:: EXCERTO DA PÁGINA ::
####
O ficheiro malicioso, identificado como App_Web_Container_1.dll, comporta-se como um componente legítimo do servidor, facilitando a infiltração sem levantar suspeitas. Esta backdoor multifuncional oferece controlo total sobre o servidor comprometido, incluindo funcionalidades como proxy ou túnel, o que pode expor redes internas ou permitir a exfiltração de dados sensíveis. Além disso, o GhostContainer pode descarregar dinamicamente módulos adicionais, aumentando as suas capacidades maliciosas consoante as necessidades do atacante.
A análise do GReAT demonstra que os autores deste malware possuem conhecimentos técnicos profundos sobre ambientes Exchange e IIS, assim como uma capacidade notável para explorar e combinar projetos de código aberto. A ausência de infraestrutura identificável e o uso de código reutilizável dificultam a atribuição da autoria a um grupo APT específico, o que representa um desafio adicional para os investigadores. O crescimento acentuado no número de pacotes maliciosos em repositórios públicos - cerca de 14.000 até ao final de 2024 - sublinha a tendência preocupante do abuso de código aberto em ciberataques avançados.
####
:: DADOS A ANALISAR ::

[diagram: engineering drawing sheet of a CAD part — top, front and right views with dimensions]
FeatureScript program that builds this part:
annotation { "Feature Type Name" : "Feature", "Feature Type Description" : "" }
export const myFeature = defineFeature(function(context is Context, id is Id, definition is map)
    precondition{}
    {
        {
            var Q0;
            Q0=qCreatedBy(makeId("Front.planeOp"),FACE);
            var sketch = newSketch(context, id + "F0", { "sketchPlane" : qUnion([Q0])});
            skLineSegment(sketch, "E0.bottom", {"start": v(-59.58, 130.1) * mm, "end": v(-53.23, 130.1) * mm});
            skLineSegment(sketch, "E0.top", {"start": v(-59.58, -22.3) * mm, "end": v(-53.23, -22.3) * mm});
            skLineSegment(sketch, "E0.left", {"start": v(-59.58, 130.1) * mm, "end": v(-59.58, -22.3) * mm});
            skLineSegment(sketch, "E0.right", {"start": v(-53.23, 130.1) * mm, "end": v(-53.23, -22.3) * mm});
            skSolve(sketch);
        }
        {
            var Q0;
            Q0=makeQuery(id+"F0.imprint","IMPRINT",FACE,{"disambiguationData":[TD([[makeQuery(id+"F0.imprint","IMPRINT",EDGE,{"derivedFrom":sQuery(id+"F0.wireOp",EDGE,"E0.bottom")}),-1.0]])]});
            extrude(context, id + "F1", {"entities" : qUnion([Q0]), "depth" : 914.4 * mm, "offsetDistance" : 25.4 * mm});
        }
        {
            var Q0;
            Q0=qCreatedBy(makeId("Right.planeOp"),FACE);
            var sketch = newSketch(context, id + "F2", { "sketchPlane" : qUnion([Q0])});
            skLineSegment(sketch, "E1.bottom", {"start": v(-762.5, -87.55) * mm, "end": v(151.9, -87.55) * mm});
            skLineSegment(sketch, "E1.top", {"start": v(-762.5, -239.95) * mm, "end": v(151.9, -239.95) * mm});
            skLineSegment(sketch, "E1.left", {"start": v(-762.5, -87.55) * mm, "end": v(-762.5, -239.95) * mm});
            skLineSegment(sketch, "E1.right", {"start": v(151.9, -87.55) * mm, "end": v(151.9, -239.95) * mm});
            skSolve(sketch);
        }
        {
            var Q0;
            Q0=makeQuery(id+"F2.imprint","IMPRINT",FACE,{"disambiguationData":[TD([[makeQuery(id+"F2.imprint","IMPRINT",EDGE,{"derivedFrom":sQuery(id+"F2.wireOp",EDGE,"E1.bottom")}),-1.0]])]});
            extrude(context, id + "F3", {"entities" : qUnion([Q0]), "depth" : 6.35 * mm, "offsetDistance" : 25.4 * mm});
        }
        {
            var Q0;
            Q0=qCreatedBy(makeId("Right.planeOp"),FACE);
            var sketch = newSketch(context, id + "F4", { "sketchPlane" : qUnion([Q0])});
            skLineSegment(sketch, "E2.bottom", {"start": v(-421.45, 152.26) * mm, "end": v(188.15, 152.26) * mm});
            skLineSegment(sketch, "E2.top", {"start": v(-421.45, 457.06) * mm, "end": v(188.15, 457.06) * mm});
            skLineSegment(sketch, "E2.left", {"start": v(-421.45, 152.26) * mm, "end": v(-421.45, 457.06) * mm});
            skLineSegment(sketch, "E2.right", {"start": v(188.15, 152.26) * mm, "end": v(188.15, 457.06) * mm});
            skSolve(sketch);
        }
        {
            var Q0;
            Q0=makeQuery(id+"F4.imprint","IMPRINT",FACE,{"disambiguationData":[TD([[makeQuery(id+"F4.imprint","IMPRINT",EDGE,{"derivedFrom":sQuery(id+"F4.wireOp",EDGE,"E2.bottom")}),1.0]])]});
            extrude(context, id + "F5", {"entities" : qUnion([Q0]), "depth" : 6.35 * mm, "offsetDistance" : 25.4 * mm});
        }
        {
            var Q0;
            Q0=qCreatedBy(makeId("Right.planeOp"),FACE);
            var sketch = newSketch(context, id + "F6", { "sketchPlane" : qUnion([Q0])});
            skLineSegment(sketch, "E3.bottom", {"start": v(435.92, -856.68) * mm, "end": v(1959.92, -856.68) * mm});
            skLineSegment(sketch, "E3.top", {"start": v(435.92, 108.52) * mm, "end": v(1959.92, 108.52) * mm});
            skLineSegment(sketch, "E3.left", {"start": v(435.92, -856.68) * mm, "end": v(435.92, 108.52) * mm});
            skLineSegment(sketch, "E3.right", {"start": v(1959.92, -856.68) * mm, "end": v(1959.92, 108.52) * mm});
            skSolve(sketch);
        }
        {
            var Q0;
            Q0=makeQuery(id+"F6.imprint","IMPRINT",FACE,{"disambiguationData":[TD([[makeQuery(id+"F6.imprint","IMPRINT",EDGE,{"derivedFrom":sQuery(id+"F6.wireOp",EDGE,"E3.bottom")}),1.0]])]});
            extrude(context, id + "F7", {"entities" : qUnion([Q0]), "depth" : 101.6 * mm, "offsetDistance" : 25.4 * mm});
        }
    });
####
:: REQUISITO ::
Prolongue o excerto sobre a backdoor GhostContainer a partir da sua última frase, mantendo o mesmo registo técnico.

:: RESPOSTA ::
Para mitigar estas ameaças, a Kaspersky recomenda às organizações que reforcem a sua postura de segurança com medidas como o acesso à sua Threat Intelligence, formação contínua das equipas de cibersegurança (nomeadamente com conteúdos desenvolvidos pela própria GReAT), e a adoção de soluções EDR e de deteção precoce de ameaças em rede. A empresa reforça ainda a importância da formação de sensibilização para prevenir ataques baseados em engenharia social, frequentemente utilizados como ponto de entrada inicial nestes cenários.
A Kaspersky continua empenhada em monitorizar a evolução destas ameaças e em fornecer ferramentas e conhecimento atualizado para proteger utilizadores e organizações contra campanhas de espionagem digital cada vez mais sofisticadas. Esta descoberta vem reforçar o papel essencial da análise contínua de ameaças em ambientes críticos e a importância de proteger infraestruturas vulneráveis como o Exchange.